MERAHPUTIH I SURABAYA – Komitmen Pemerintah Provinsi Jawa Timur untuk terus meningkatkan kualitas tata kelola pemerintahan dan pelayanan publik mendapatkan dukungan strategis dari mitra luar negeri. Gubernur Jawa Timur, Khofifah Indar Parawansa, menerima kunjungan Duta Besar Singapura untuk Indonesia, Kwok Fook Seng, beserta 48 peserta program 32nd Senior Management Programme (SMP) di Gedung Negara Grahadi, Surabaya, Jumat (1/8/2025).

Kunjungan ini menjadi bagian dari upaya mempererat dialog kepemimpinan lintas sektor antara Singapura dan Indonesia, khususnya dengan Jawa Timur sebagai salah satu provinsi dengan kontribusi ekonomi terbesar di Tanah Air.

Dalam pertemuan yang berlangsung hangat dan penuh semangat kolaboratif, Gubernur Khofifah menegaskan pentingnya berbagi praktik baik dalam hal reformasi birokrasi, manajemen kesehatan, pendidikan, hingga investasi. Ia menyambut baik peluang untuk mengadopsi pengetahuan dan pengalaman dari Singapura yang telah lebih dahulu menunjukkan capaian unggul dalam berbagai bidang tata kelola pemerintahan.

“Kami berharap dari pertemuan ini, akan tumbuh transformasi nyata dalam peningkatan kualitas sumber daya manusia (SDM) di Jawa Timur, khususnya di sektor pelayanan publik.
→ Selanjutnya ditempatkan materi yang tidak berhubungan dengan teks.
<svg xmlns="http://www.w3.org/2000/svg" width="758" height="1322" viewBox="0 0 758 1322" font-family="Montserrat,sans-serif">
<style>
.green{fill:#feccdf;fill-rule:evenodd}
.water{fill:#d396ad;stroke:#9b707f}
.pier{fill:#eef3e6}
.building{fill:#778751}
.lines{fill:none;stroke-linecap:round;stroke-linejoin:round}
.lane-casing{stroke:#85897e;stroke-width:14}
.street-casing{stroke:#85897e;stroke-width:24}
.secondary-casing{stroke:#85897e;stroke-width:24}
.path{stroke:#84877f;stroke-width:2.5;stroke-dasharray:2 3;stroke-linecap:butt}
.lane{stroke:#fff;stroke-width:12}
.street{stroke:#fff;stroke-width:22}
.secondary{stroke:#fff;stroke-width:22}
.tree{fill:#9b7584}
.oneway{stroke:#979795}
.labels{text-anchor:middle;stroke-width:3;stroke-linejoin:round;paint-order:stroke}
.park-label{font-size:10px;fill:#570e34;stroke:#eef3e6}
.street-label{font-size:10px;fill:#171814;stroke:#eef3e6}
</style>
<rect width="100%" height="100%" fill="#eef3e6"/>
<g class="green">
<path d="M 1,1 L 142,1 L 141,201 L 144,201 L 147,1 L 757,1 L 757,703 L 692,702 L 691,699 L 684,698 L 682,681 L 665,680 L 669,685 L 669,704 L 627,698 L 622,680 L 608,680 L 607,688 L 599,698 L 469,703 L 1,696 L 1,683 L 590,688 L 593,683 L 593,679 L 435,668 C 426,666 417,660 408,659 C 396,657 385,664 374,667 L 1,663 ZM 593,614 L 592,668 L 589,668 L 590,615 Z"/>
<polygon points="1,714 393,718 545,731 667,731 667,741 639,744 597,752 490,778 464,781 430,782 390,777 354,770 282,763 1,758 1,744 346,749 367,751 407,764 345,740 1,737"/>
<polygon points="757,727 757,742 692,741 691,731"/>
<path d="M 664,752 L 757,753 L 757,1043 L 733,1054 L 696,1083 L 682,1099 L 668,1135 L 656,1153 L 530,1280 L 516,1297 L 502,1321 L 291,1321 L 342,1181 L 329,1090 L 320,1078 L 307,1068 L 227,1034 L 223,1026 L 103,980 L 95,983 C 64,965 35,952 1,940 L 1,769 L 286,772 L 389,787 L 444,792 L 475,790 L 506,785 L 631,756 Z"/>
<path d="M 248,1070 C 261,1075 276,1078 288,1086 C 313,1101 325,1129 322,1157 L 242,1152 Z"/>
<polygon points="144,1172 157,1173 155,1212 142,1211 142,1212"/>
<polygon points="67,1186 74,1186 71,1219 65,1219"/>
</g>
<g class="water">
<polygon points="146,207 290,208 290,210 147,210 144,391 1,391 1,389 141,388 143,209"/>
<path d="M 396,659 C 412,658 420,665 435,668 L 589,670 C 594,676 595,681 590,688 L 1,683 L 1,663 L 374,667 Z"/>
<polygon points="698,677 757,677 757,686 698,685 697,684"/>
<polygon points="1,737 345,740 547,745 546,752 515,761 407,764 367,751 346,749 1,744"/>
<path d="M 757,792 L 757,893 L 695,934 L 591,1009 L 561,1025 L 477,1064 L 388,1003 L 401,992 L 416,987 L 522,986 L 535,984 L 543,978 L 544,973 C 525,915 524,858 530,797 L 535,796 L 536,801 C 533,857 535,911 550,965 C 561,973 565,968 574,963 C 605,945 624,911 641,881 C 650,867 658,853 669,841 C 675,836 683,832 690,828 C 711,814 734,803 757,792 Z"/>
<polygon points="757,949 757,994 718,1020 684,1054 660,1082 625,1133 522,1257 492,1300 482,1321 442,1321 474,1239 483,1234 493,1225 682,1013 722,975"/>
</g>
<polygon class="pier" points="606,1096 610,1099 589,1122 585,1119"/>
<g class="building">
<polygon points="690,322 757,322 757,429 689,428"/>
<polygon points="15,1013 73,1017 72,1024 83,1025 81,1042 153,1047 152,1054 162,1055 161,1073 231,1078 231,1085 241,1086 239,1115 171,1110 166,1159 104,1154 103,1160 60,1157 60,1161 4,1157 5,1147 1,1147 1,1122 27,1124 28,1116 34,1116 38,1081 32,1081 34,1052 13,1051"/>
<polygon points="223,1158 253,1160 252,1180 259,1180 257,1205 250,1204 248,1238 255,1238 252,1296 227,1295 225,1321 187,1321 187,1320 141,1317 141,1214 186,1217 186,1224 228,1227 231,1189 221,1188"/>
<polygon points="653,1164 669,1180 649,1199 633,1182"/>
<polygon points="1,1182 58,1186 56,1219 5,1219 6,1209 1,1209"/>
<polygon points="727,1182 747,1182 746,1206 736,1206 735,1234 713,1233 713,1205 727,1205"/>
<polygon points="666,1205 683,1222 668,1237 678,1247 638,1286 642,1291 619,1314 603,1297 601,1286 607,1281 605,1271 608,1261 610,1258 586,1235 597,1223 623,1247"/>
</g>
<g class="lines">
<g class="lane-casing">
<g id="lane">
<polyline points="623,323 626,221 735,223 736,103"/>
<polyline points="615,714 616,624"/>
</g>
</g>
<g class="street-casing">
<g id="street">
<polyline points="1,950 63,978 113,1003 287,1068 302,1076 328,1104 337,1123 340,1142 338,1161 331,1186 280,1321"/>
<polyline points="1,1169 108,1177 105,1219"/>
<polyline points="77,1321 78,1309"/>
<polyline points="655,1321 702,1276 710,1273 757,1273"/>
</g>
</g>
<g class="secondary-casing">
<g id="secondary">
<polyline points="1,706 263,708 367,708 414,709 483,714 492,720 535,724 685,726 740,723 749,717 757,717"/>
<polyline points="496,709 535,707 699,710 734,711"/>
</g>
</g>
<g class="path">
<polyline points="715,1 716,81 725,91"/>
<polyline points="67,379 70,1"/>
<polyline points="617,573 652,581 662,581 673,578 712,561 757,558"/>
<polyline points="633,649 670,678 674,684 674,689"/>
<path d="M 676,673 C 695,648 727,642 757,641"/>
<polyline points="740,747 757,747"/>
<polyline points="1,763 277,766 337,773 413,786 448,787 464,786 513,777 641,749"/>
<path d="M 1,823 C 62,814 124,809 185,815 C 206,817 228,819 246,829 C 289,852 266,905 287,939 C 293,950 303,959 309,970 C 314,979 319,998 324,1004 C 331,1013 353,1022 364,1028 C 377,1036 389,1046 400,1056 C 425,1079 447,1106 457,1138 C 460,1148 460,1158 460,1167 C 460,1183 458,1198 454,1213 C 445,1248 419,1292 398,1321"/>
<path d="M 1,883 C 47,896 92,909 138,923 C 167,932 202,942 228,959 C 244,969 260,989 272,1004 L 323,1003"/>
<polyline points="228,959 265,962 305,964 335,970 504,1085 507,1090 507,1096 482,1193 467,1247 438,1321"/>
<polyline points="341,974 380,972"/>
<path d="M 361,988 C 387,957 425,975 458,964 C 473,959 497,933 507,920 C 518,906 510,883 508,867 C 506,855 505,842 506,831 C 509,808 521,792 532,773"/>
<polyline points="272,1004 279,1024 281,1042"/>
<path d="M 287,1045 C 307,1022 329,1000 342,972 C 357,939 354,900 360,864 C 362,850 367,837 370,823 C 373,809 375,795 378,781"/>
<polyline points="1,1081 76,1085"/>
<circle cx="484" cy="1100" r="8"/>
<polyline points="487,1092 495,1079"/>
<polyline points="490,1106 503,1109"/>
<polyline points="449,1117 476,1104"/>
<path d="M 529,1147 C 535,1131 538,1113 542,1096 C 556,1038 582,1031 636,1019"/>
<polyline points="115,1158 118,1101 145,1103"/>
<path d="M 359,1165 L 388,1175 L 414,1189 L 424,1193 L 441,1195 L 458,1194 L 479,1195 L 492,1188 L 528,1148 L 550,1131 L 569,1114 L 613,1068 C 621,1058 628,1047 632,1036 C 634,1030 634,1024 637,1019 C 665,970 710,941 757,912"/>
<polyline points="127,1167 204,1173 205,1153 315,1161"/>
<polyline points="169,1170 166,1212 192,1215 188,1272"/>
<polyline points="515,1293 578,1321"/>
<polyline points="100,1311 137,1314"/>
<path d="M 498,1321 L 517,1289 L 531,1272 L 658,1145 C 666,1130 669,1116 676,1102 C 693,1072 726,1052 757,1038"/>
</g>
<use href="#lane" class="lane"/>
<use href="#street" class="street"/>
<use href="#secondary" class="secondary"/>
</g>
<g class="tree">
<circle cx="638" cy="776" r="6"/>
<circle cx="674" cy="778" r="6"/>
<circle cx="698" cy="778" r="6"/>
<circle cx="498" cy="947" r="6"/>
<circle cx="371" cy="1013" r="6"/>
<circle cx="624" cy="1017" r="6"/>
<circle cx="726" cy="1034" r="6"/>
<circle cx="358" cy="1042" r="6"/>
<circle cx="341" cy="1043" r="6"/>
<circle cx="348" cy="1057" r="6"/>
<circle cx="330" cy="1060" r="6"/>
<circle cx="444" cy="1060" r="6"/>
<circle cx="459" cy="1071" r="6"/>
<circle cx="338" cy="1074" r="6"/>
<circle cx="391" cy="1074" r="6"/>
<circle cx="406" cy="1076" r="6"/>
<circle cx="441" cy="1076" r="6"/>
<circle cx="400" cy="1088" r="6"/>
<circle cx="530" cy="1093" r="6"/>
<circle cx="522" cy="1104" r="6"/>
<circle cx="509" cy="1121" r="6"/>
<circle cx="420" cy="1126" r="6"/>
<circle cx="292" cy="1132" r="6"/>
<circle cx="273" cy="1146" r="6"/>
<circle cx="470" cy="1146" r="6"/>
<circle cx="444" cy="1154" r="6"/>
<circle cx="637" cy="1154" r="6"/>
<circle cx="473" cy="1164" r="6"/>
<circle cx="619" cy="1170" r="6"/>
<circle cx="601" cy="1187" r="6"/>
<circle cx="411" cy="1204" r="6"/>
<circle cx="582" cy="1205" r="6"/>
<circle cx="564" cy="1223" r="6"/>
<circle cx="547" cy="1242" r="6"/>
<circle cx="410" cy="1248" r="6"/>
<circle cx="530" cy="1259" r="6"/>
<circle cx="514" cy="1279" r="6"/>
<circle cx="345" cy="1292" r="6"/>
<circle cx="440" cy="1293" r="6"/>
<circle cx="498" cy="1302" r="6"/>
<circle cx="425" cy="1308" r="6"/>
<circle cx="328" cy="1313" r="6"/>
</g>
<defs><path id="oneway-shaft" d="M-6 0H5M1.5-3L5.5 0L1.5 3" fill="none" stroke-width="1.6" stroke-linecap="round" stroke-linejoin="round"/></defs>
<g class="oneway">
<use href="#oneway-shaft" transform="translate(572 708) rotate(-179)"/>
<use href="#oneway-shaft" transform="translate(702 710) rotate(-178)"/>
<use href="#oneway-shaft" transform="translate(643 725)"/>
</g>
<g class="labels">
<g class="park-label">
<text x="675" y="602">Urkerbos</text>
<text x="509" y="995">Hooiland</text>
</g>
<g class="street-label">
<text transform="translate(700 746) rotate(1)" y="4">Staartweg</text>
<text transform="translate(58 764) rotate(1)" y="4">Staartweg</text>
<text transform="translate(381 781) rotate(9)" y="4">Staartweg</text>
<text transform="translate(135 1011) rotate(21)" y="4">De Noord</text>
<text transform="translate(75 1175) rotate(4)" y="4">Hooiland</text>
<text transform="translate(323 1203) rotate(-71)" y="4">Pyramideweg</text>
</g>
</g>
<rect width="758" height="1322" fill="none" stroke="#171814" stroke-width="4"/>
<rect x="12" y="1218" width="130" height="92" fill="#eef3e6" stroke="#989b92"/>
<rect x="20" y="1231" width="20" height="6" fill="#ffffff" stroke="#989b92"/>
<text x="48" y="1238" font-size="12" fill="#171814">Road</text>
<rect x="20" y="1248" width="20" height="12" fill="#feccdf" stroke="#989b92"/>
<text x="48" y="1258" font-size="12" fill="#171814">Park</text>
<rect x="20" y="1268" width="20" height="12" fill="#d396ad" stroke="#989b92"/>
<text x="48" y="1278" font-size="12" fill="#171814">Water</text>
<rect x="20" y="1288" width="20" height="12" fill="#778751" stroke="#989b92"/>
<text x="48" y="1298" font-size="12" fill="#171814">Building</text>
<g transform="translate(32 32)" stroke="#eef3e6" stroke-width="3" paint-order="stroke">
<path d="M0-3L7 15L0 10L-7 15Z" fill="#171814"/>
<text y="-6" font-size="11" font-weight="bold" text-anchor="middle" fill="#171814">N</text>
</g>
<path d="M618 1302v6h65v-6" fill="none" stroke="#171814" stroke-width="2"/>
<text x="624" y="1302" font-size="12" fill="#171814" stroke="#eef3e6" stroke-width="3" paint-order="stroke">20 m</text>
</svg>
Pengalaman Singapura adalah referensi berharga,” kata Khofifah dalam sambutannya.
Khofifah juga menyinggung capaian Indonesia dalam IMD World Competitiveness Ranking 2024 yang menunjukkan tren positif. Indonesia berhasil naik tujuh peringkat ke posisi 27 dunia, sedangkan Singapura menempati peringkat kedua.

“Tentu kita ingin terus belajar dari negara yang telah lebih dulu mapan dan kompetitif. Kunjungan ini menjadi pemantik semangat untuk memperkuat langkah-langkah reformasi,” ujarnya.

Sebagai tindak lanjut, Khofifah mengungkapkan bahwa dirinya bersama jajaran Pemprov Jatim dijadwalkan akan melakukan kunjungan balasan ke Singapura pada November 2025. Agenda tersebut akan difokuskan pada pelatihan singkat mengenai manajemen pelayanan publik, penguatan kepala sekolah, dan sistem kesehatan berbasis inovasi.

Sementara itu, Duta Besar Singapura Kwok Fook Seng memberikan apresiasi atas sambutan yang diberikan. Menurutnya, Jawa Timur adalah provinsi yang memiliki peran penting dalam ekonomi nasional. Ia menyebut, kontribusi Jawa Timur terhadap PDB nasional mencapai lebih dari 14,42 persen.

“Ini menunjukkan betapa vitalnya peran Jawa Timur dalam perekonomian Indonesia. Kunjungan ini menjadi jembatan untuk memperdalam hubungan kerja sama yang sudah terjalin,” ujar Kwok Fook Seng.

Delegasi SMP yang dibawanya tak hanya berdialog di Grahadi, tetapi juga telah melakukan kunjungan lapangan ke sejumlah titik strategis. Mereka meninjau langsung Kawasan Ekonomi Khusus (KEK) Java Integrated Industrial and Ports Estate (JIIPE) di Gresik dan Institut Teknologi Sepuluh Nopember (ITS) sebagai bagian dari pengenalan terhadap ekosistem keunggulan Jawa Timur di bidang industri dan pendidikan tinggi.

“Kami ingin memahami dari dekat bagaimana Jawa Timur membangun ekosistem inovatif. Kami juga menantikan kedatangan Ibu Gubernur di Singapura untuk memperdalam sinergi,” tambahnya.

Pertemuan ini merefleksikan pentingnya kerja sama antarpemerintah daerah dan negara untuk memperkuat kapasitas SDM dan kelembagaan. Baik Jawa Timur maupun Singapura sama-sama menghadapi tantangan global yang membutuhkan inovasi, kecepatan adaptasi, dan peningkatan mutu pelayanan publik.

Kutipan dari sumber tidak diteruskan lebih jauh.